READ MORE: Celebrating Mandela From Where It All Began; Soweto

I say this is bunkum and anyone who has ever seen or smelt a civil war will agree with me. How a vile, stinking trail of dead fathers, raped women and children, destruction and disorder, can lead a country to the light beats me. Those who scream for war have clearly never seen it.

The first time I clapped eyes on the great man, at the Harare Agricultural Show, on his first foreign visit to Zimbabwe in August 1994, he walked alone, without a security man in sight. I didn’t ask for a selfie – they didn’t exist then, anyway – I was tongue-tied. We merely smiled at each other in passing.

So when people in political circles told me that South Africa’s new president Cyril Ramaphosa didn’t care for wealth and power – he merely wanted to put his name up there with Mandela – I smiled like I did on that August day in Harare.

This does seem feasible as President Ramaphosa – a millionaire in his own right – was the man who stood next to Mandela, holding the microphone, on the town hall steps in Cape Town, on February 11 1990, during his famous address on release from 27 years in prison.

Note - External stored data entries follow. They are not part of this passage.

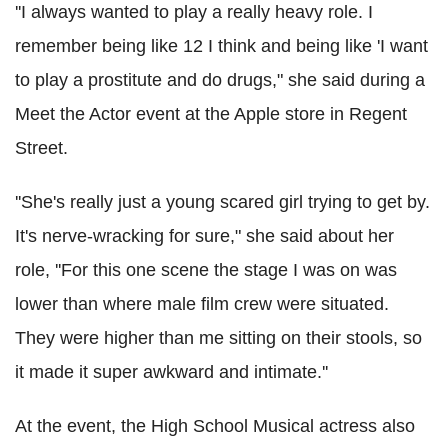
''I always wanted to play a really heavy role. I
remember being like 12 I think and being like 'I want
to play a prostitute and do drugs," she said during a
Meet the Actor event at the Apple store in Regent
Street.
''She's really just a young scared girl trying to get by.
It's nerve-wracking for sure," she said about her
role, ''For this one scene the stage I was on was
lower than where male film crew were situated.
They were higher than me sitting on their stools, so
it made it super awkward and intimate.''
At the event, the High School Musical actress also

“I stand here before you not as a prophet but as a humble servant of you, the people,” said Mandela to deafening cheers on that bright summer’s day.

Clearly this humility and willingness to serve rubbed off on President Ramaphosa on that fateful day in 1990. In his first 100 days, he has made manful attempts to stop the rot in South Africa by merely enforcing the rule of law. A course of action he made no secret of even before he took power on February 15.

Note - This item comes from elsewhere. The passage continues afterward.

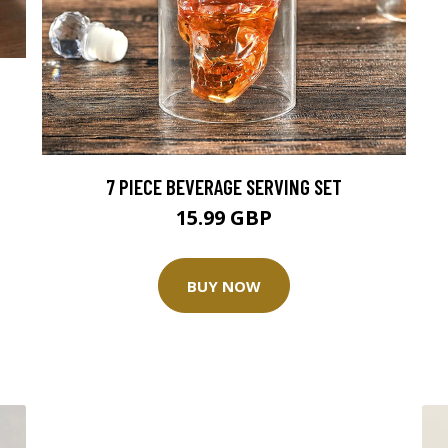
7 PIECE BEVERAGE SERVING SET
15.99 GBP
BUY NOW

“There are no holy cows. Anyone who is caught doing wrong things will end up behind the bars of a jail,” says Ramaphosa, with microphone in hand and humble service in mind at the World Economic Forum in Davos, Switzerland, in January.

True to his word, Ramaphosa cut swathes through the corruption of the past. Former president Jacob Zuma ended up in the dock on corruption charges something that many – including me – thought they would never see in their lifetime. He removed the rookie finance minister Malusi Gigaba and replaced him with the people’s choice Nhanlha Nene who has staved off more downgrades of the economy. A clean-up of the state-owned enterprises and the institutions is underway and many who thought they were invincible six months ago have been cut down to size.

I am sure the old man, who must have been spinning in his grave over the last few years, would approve.

“Never, never and never again shall it be that this beautiful land will again experience the oppression of one by another,” says Mandela at his inauguration at the Union Buildings in Pretoria.

As we mark 100 years since his birth, it is time for cool heads and clear thinking to make sure this utopian ideal of liberty and tolerance lives on after his death. Our grandchildren will judge us harshly if we don’t.